* Work to do
- 1) In the field goals notebook, which years of NFL data did the paper Going For Three model?
- 2) Reproduce the part of the field goals notebook between "Both studies took" and "methods converge asymptotically.", inclusive.

* Extract to read
# Field Goals

In 2013, in the paper Going For Three, the authors undertook predictive modelling of field goal success in the NFL from 2000 to 2011. The study found that several psychological factors had little to no effect on the likelihood of field goal conversion. In 2018, in the paper Choking Under the Pressure, the authors extended the aforementioned study to include data post-2011, up to and including 2017. They found that some of the psychological factors were in fact significant at the 0.1 level.

Neither study looked into the possibility of interactions between the supposedly (independent) variables, which may dilute the observed main effects. For example, one may reasonably expect that the effect of wind on a kick would increase with distance.

Both studies took a frequentist statistical approach, which although provide frequency guarantees with regards to confidence intervals etc, accept and reject significance of variables at arbitrarly decided values of 0.05 and 0.1. Within Bayesian statistics, by framing parameters as random variables, we are able to give likelihoods of each variable being within some range (credible interval). Arguably more intuitive than the frequentist confidence interval. For small sample sizes, we do forgo some of the frequentist guarantees of confidence intervals, but these concerns disappear for larger samples as the two methods converge asymptotically.

This notebook will include exploring the data, validating the results of the earlier papers, and exploring the possibility of interactions. With the most influential interactions, we will use a frequentist approach to the pre-2011 data, and see how our results differ from Going For Three. In the next notebook, we will incorporate these results into the prior distributions for the independent variables and train a model on post-2011 data.

## Imports

In [10]:
import pandas as pd
import statsmodels.api as sm
from statsmodels.formula.api import glm as glm_sm
import numpy as np
import mysql.connector
import itertools
from scipy.stats import chi2

## Load Data

Set up a connection to the mysql database served locally.

In [11]:
cnx = mysql.connector.connect(user='root', password='mOntie20!mysql', host='127.0.0.1', database='nfl')

Our base query doesn't change between models so we'll keep it here.

* Data listing
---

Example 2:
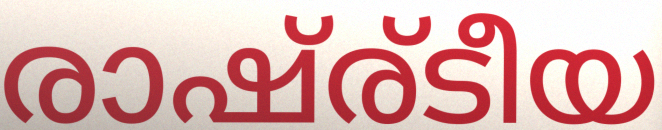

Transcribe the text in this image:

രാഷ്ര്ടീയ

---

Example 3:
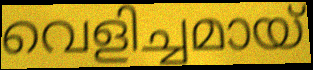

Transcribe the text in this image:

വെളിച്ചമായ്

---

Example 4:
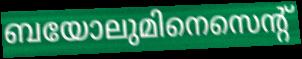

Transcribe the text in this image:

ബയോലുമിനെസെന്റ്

* * *

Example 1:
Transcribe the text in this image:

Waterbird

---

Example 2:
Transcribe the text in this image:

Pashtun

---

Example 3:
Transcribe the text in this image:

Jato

* * *

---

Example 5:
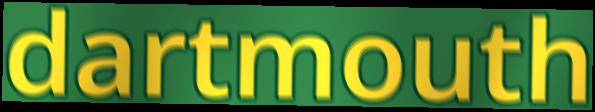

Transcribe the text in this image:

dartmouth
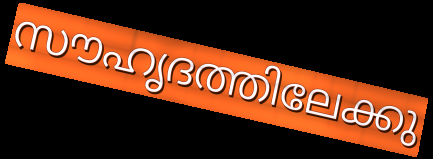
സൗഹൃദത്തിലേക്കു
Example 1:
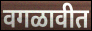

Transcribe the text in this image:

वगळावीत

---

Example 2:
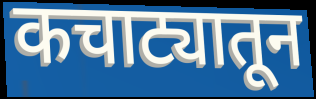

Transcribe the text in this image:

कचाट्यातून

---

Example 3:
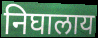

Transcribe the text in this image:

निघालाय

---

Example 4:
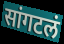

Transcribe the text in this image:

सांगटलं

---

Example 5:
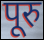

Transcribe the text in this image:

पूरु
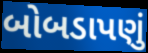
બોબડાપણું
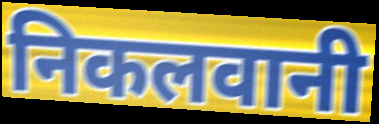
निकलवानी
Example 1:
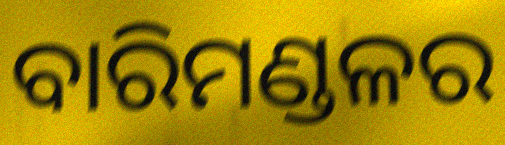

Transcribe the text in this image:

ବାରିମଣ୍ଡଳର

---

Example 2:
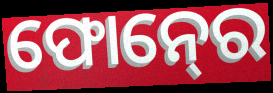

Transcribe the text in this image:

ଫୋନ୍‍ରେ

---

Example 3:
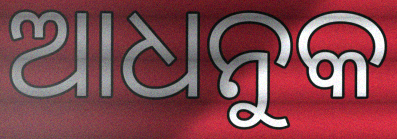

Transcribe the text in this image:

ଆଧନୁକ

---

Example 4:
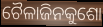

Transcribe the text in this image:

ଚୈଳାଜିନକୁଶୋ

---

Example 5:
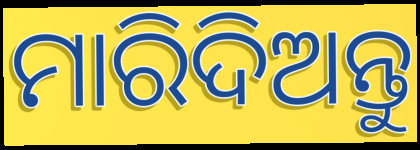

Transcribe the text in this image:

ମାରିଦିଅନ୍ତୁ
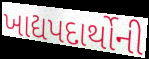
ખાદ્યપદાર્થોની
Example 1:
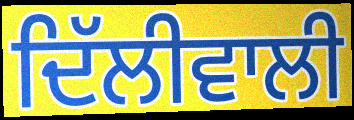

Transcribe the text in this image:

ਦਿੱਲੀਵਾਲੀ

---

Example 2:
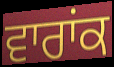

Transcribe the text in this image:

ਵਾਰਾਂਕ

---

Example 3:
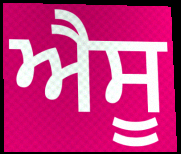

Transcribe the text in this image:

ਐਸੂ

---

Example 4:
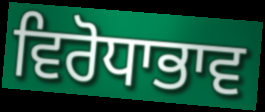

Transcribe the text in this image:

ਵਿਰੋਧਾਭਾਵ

* Replies
- 1) It modeled NFL field goals from 2000 to 2011.

- 2)
Both studies took a frequentist statistical approach, which although provide frequency guarantees with regards to confidence intervals etc, accept and reject significance of variables at arbitrarly decided values of 0.05 and 0.1. Within Bayesian statistics, by framing parameters as random variables, we are able to give likelihoods of each variable being within some range (credible interval). Arguably more intuitive than the frequentist confidence interval. For small sample sizes, we do forgo some of the frequentist guarantees of confidence intervals, but these concerns disappear for larger samples as the two methods converge asymptotically.